Permian Strata.

Durham.—Large quantities of water are pumped from the lower Permian sandstone beneath the magnesian limestone of this county, and are used for the supply of the towns of Sunderland, South Shields, Jarrow, and many villages. The quantity, calculated by Daglish and Foster to reach five millions of gallons a day, is obtained from an area of fifty square miles overlying the coal measures. The water-level has not been lowered in the rock by these operations. Along the coast it is that of mean tide, and inland rises to a level of 180 feet. In the coal measures below there is little water, and that little is saline. Sedgwick gives the strata as red gypseous marls, 100 feet; thin bedded grey limestone, 80 feet; red gypseous marls, slightly salt, 200 feet; magnesian limestone, 500 feet; marl slate, 60 feet; lower red sandstone, 200 feet.

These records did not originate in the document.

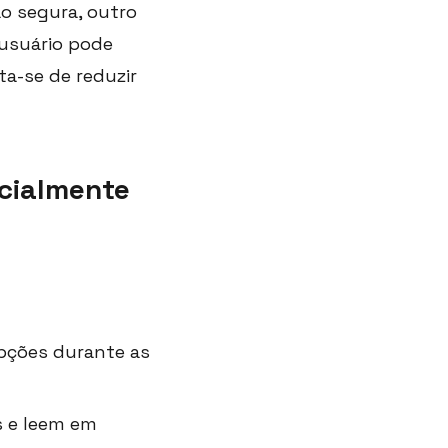
o segura, outro
 usuário pode
ta-se de reduzir
cialmente
pções durante as
 e leem em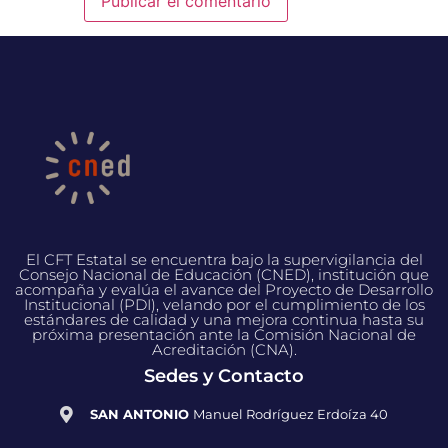
El CFT Estatal se encuentra bajo la supervigilancia del
Consejo Nacional de Educación (CNED), institución que
acompaña y evalúa el avance del Proyecto de Desarrollo
Institucional (PDI), velando por el cumplimiento de los
estándares de calidad y una mejora continua hasta su
próxima presentación ante la Comisión Nacional de
Acreditación (CNA).
Sedes y Contacto
SAN ANTONIO
Manuel Rodríguez Erdoíza 40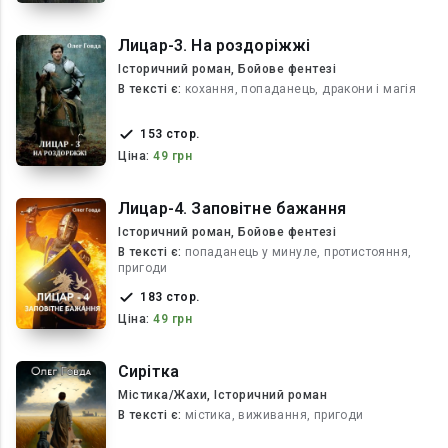
Лицар-3. На роздоріжжі
Історичний роман, Бойове фентезі
В текcті є:
кохання, попаданець, дракони і магія
153 стор.
Ціна:
49 грн
Лицар-4. Заповітне бажання
Історичний роман, Бойове фентезі
В текcті є:
попаданець у минуле, протистояння,
пригоди
183 стор.
Ціна:
49 грн
Сирітка
Містика/Жахи, Історичний роман
В текcті є:
містика, виживання, пригоди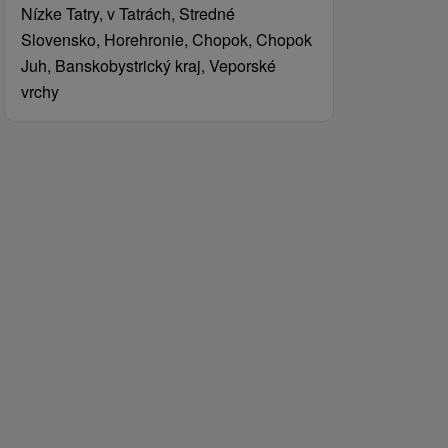
Nízke Tatry, v Tatrách, Stredné
Slovensko, Horehronie, Chopok, Chopok
Juh, Banskobystrický kraj, Veporské
vrchy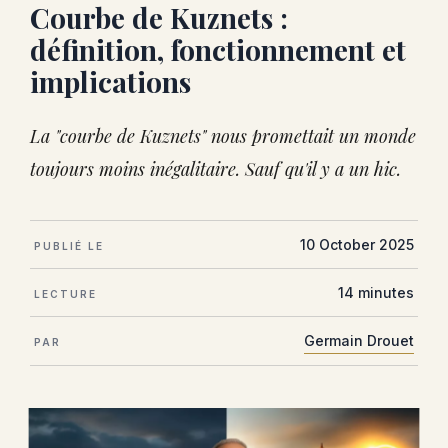
Courbe de Kuznets :
définition, fonctionnement et
implications
La "courbe de Kuznets" nous promettait un monde
toujours moins inégalitaire. Sauf qu'il y a un hic.
10 October 2025
PUBLIÉ LE
14 minutes
LECTURE
Germain Drouet
PAR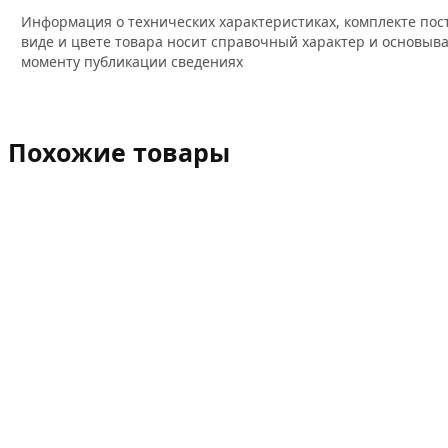
Информация о технических характеристиках, комплекте пос
виде и цвете товара носит справочный характер и основыва
моменту публикации сведениях
Похожие товары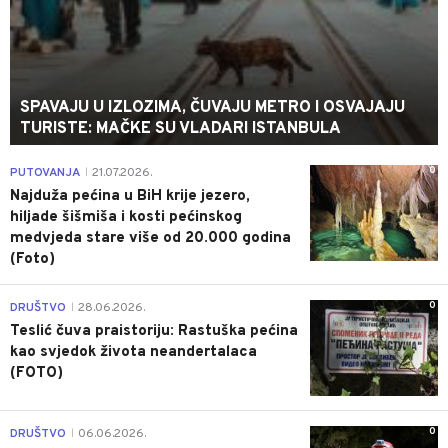
SPAVAJU U IZLOZIMA, ČUVAJU METRO I OSVAJAJU
TURISTE: MAČKE SU VLADARI ISTANBULA
0
PUTOVANJA
21.07.2026.
|
Najduža pećina u BiH krije jezero,
hiljade šišmiša i kosti pećinskog
medvjeda stare više od 20.000 godina
(Foto)
0
DRUŠTVO
28.06.2026.
|
Teslić čuva praistoriju: Rastuška pećina
kao svjedok života neandertalaca
(FOTO)
0
DRUŠTVO
06.06.2026.
|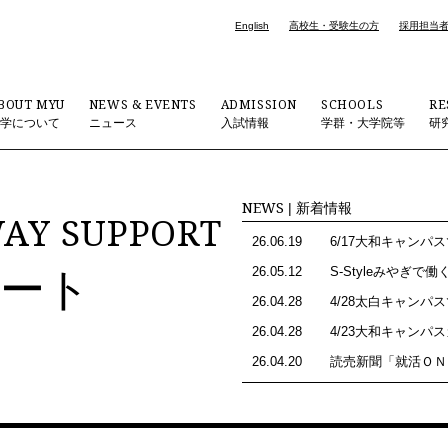
English
高校生・受験生の方
採用担当
BOUT MYU
NEWS & EVENTS
ADMISSION
SCHOOLS
RE
大学について
ニュース
入試情報
学群・大学院等
研
NEWS
| 新着情報
AY SUPPORT
26.06.19
ート
26.05.12
26.04.28
26.04.28
26.04.20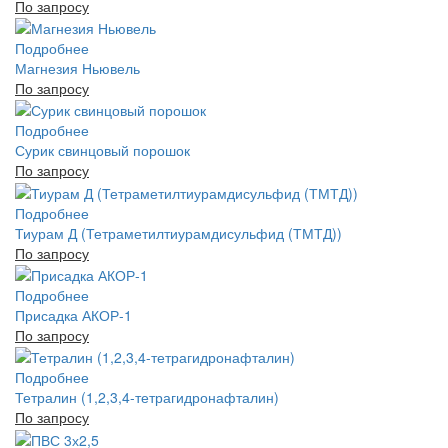
По запросу
Подробнее
Магнезия Ньювель
По запросу
Подробнее
Сурик свинцовый порошок
По запросу
Подробнее
Тиурам Д (Тетраметилтиурамдисульфид (ТМТД))
По запросу
Подробнее
Присадка АКОР-1
По запросу
Подробнее
Тетралин (1,2,3,4-тетрагидронафталин)
По запросу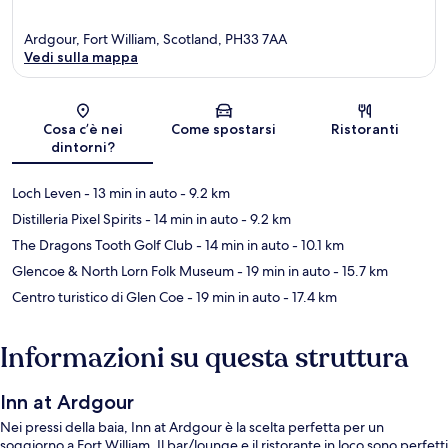
Ardgour, Fort William, Scotland, PH33 7AA
Vedi sulla mappa
Mappa
Cosa c’è nei
Come spostarsi
Ristoranti
dintorni?
Loch Leven
- 13 min in auto
- 9.2 km
Distilleria Pixel Spirits
- 14 min in auto
- 9.2 km
The Dragons Tooth Golf Club
- 14 min in auto
- 10.1 km
Glencoe & North Lorn Folk Museum
- 19 min in auto
- 15.7 km
Centro turistico di Glen Coe
- 19 min in auto
- 17.4 km
Informazioni su questa struttura
Inn at Ardgour
Nei pressi della baia, Inn at Ardgour è la scelta perfetta per un
soggiorno a Fort William. Il bar/lounge e il ristorante in loco sono perfetti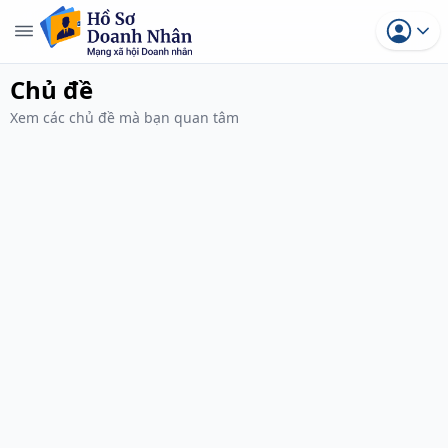
Chủ đề
Xem các chủ đề mà bạn quan tâm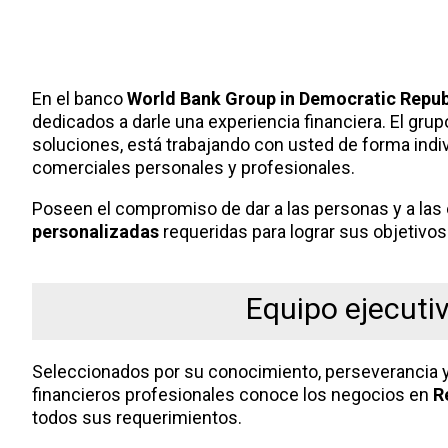
En el banco
World Bank Group in Democratic Repub
dedicados a darle una experiencia financiera. El gr
soluciones, está trabajando con usted de forma indiv
comerciales personales y profesionales.
Poseen el compromiso de dar a las personas y a la
personalizadas
requeridas para lograr sus objetivos
Equipo ejecuti
Seleccionados por su conocimiento, perseverancia y
financieros profesionales conoce los negocios en
R
todos sus requerimientos.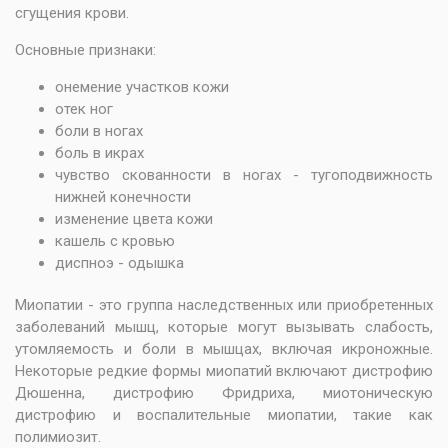
сгущения крови.
Основные признаки:
онемение участков кожи
отек ног
боли в ногах
боль в икрах
чувство скованности в ногах - тугоподвижность
нижней конечности
изменение цвета кожи
кашель с кровью
диспноэ - одышка
Миопатии - это группа наследственных или приобретенных
заболеваний мышц, которые могут вызывать слабость,
утомляемость и боли в мышцах, включая икроножные.
Некоторые редкие формы миопатий включают дистрофию
Дюшенна, дистрофию Фридриха, миотоническую
дистрофию и воспалительные миопатии, такие как
полимиозит.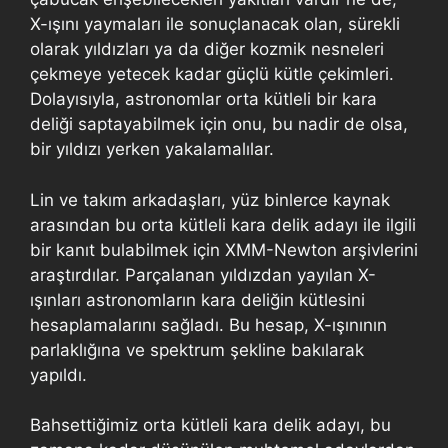
X-ışını yaymaları ile sonuçlanacak olan, sürekli
olarak yıldızları ya da diğer kozmik nesneleri
çekmeye yetecek kadar güçlü kütle çekimleri.
Dolayısıyla, astronomlar orta kütleli bir kara
deliği saptayabilmek için onu, bu nadir de olsa,
bir yıldızı yerken yakalamalılar.
Lin ve takım arkadaşları, yüz binlerce kaynak
arasından bu orta kütleli kara delik adayı ile ilgili
bir kanıt bulabilmek için XMM-Newton arşivlerini
araştırdılar. Parçalanan yıldızdan yayılan X-
ışınları astronomların kara deliğin kütlesini
hesaplamalarını sağladı. Bu hesap, X-ışınının
parlaklığına ve spektrum şekline bakılarak
yapıldı.
Bahsettiğimiz orta kütleli kara delik adayı, bu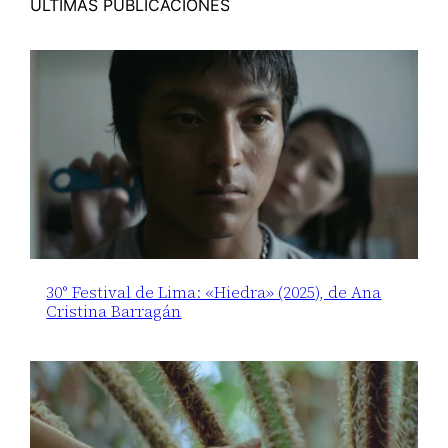
ÚLTIMAS PUBLICACIONES
30° Festival de Lima: «Hiedra» (2025), de Ana
Cristina Barragán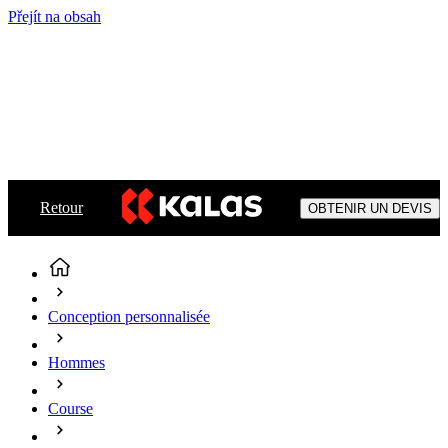
Přejít na obsah
Retour
OBTENIR UN DEVIS
Conception personnalisée
Hommes
Course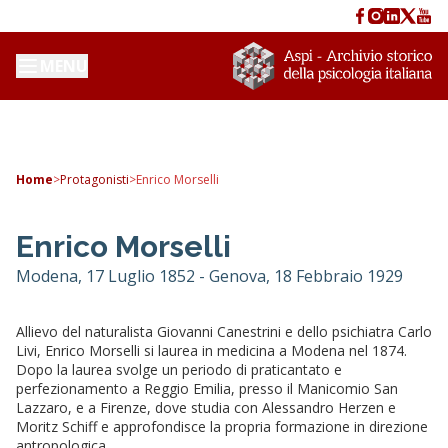
MENU
Home
>
Protagonisti
>
Enrico Morselli
Enrico Morselli
Modena, 17 Luglio 1852 - Genova, 18 Febbraio 1929
Allievo del naturalista Giovanni Canestrini e dello psichiatra Carlo
Livi, Enrico Morselli si laurea in medicina a Modena nel 1874.
Dopo la laurea svolge un periodo di praticantato e
perfezionamento a Reggio Emilia, presso il Manicomio San
Lazzaro, e a Firenze, dove studia con Alessandro Herzen e
Moritz Schiff e approfondisce la propria formazione in direzione
antropologica.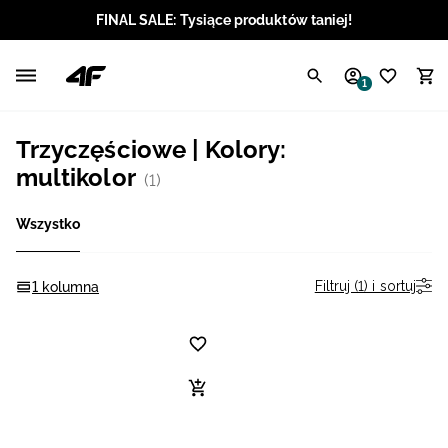
FINAL SALE: Tysiące produktów taniej!
Polski / PLN
1
Angielski / EUR
Trzyczęściowe | Kolory:
Angielski / USD
multikolor
(1)
Angielski / GBP
Wszystko
Chorwacki / EUR
Filtruj (1) i sortuj
1 kolumna
Czeski / CZK
Litewski / EUR
Łotewski / EUR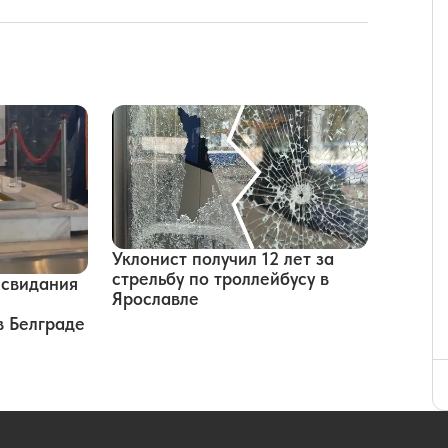
Уклонист получил 12 лет за
стрельбу по троллейбусу в
 свидания
Ярославле
в Белграде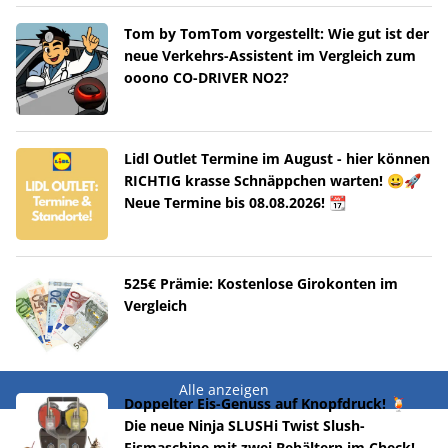
Tom by TomTom vorgestellt: Wie gut ist der
neue Verkehrs-Assistent im Vergleich zum
ooono CO-DRIVER NO2?
Lidl Outlet Termine im August - hier können
RICHTIG krasse Schnäppchen warten! 😀🚀
Neue Termine bis 08.08.2026! 📆
525€ Prämie: Kostenlose Girokonten im
Vergleich
Alle anzeigen
Doppelter Eis-Genuss auf Knopfdruck! 🍹
Die neue Ninja SLUSHi Twist Slush-
Eismaschine mit zwei Behältern im Check!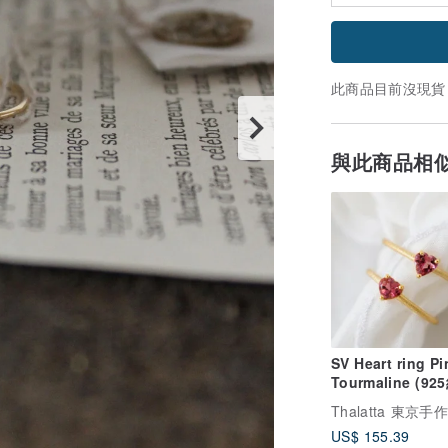
此商品目前沒現貨
與此商品相
SV Heart ring Pi
Tourmaline (9
心形粉紅碧璽戒指
Thalatta 東京手
US$ 155.39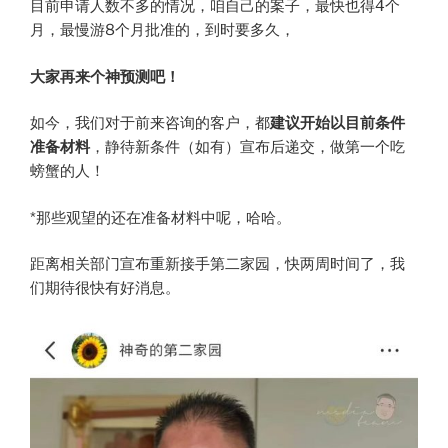
目前申请人数不多的情况，咱自己的案子，最快也得4个
月，最慢游8个月批准的，到时要多久，
大家再来个神预测吧！
如今，我们对于前来咨询的客户，都
建议开始以目前条件
准备材料
，静待新条件（如有）宣布后递交，做第一个吃
螃蟹的人！
*那些观望的还在准备材料中呢，哈哈。
距离相关部门宣布重新接手第二家园，快两周时间了，我
们期待很快有好消息。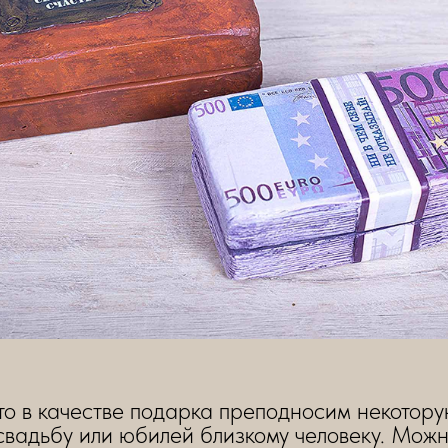
о в качестве подарка преподносим некотору
свадьбу или юбилей близкому человеку. Можн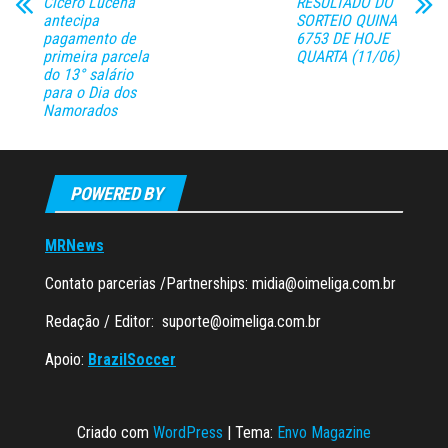
Cícero Lucena
RESULTADO DO
antecipa
SORTEIO QUINA
pagamento de
6753 DE HOJE
primeira parcela
QUARTA (11/06)
do 13° salário
para o Dia dos
Namorados
POWERED BY
MRNews
Contato parcerias /Partnerships:
midia@oimeliga.com.br
Redação / Editor:
suporte@oimeliga.com.br
Apoio:
BrazilSoccer
Criado com
WordPress
|
Tema:
Envo Magazine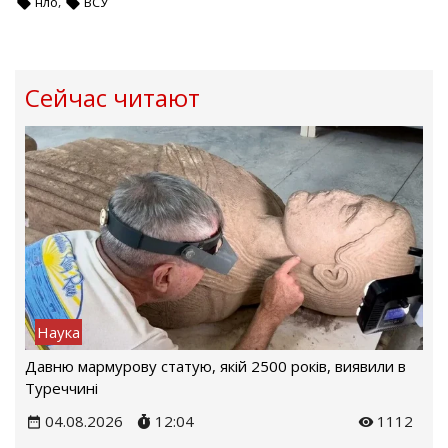
,
нло
ВСУ
Сейчас читают
Наука
Давню мармурову статую, якій 2500 років, виявили в
Туреччині
04.08.2026
12:04
1112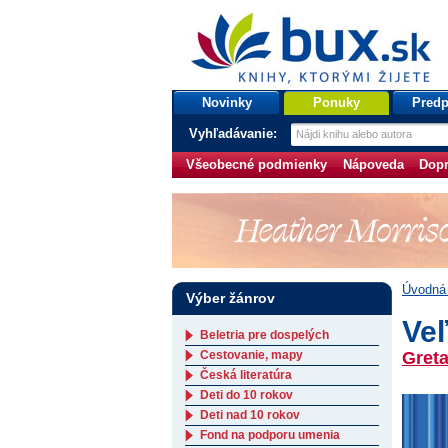
bux.sk
knihy, ktorými žijete
Úvodná stránka
Novinky
Ponuky
Predp
Vyhľadávanie:
Všeobecné podmienky
Nápoveda
Dopr
Úvodná 
Výber žánrov
Veľ
Beletria pre dospelých
Cestovanie, mapy
Gret
Česká literatúra
Deti do 10 rokov
Deti nad 10 rokov
Fond na podporu umenia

Coventry.—Warwickshire. The town is supplied with 750,000 gallons of water a day from two bore-holes made in the bottom of the reservoir. The bore-holes are respectively 6 inches and 8 inches diameter, and 200 feet and 300 feet deep. The town is situated on the Permian formation, but Latham states that the supply is procured from the red sandstone, and, from observations made, it has been found that the two bore-holes yield water at the rate of 700 gallons a minute.